“Do not anticipate trouble or worry about what may never happen. Keep in the sunlight.”
“If I don't train enough, of course I'm nervous.“
It starts with just a little tremble within. Then a pressure builds up.
A hand or foot starts to fidget. Your palms become moist and you start to feel not quite like yourself anymore.
The inner calmness you felt has flown out the window.
Nervousness is back, like an old friend you didn’t want to see.
Just in time for that date you had been looking forward to for the past week. Or the important meeting at work or your presentation in school.
So what can you do at this point?
Back down, come up with a poor excuse and cancel (as your self-esteem plummets)?
Plow through the meeting or date while being not quite your best self?
It is certainly possible. I have done both.
But an even better approach has – in my experience – been to find strategies and develop habits that help me to handle this challenge.
Here are 7 of my favorite habits for dealing with and overcoming nervousness.
1. Prepare if possible.
A bit obvious. But doing your preparation in time and not at the last minute and doing the preparation well – without trying to do it perfectly – rather than somewhat sloppily make a big difference.
You’ll feel more sure of yourself and relaxed about what you are about to do.
- If you have an important meeting, do your homework so you know what will or may come up in the meeting.
- If you have a date, perhaps try to think of 2-3 interesting topics/questions to bring up in case the conversational flow hits a stop.
- If you have a job interview, think about what they may ask you and figure out some good answers.
2. Ask yourself: what is the worst that could realistically happen?
This question has helped me many times to calm down and to stop building a mountain out of a molehill.

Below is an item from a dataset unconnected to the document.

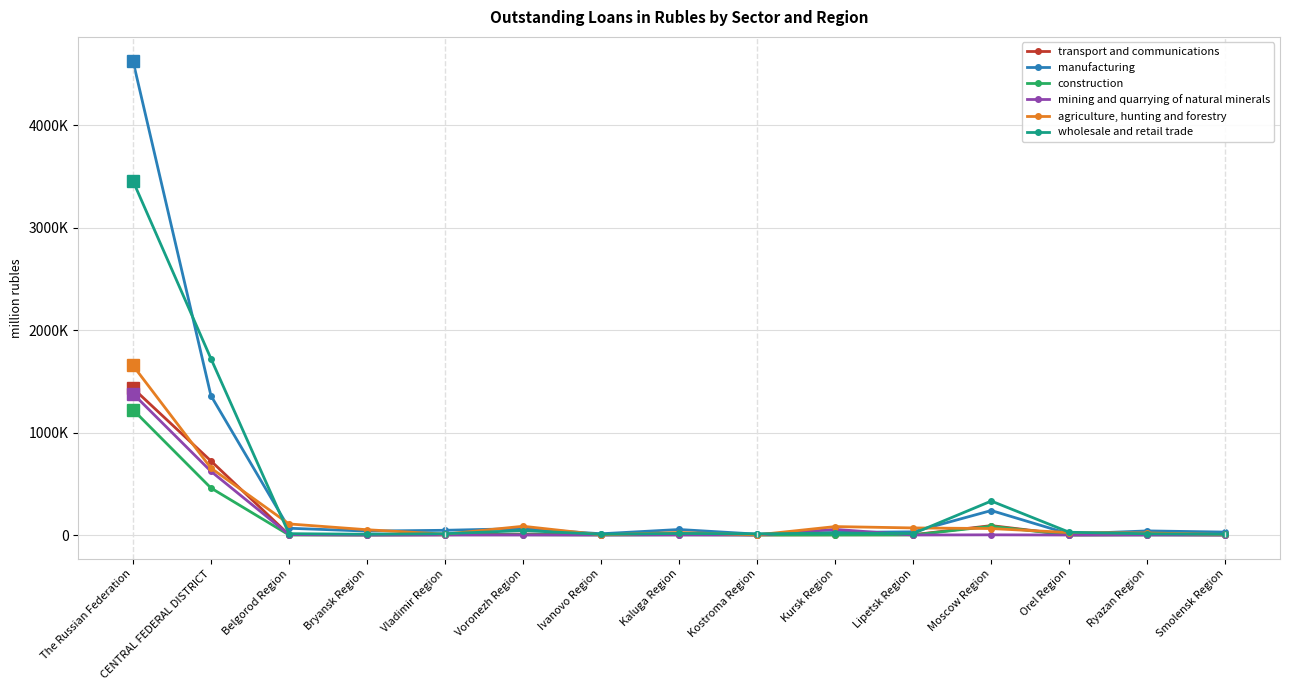

Is it true that agriculture, hunting and forestry equals 46602 at Belgorod Region?

False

Because the worst that happened when I was dating was that I had a somewhat awkward date with someone I did not have a good chemistry with.
It didn't lead a second date and sometimes I felt bad for day or two. And that was pretty much it.
But the sky didn't fall because it is was a bad date. I got up the next morning again and had often learned something good from it.
3. Visualize in a positive way.
It is so easy to get stuck in the usual and habitual negative visualizations in your mind of how a situation will go. And so you get nervous.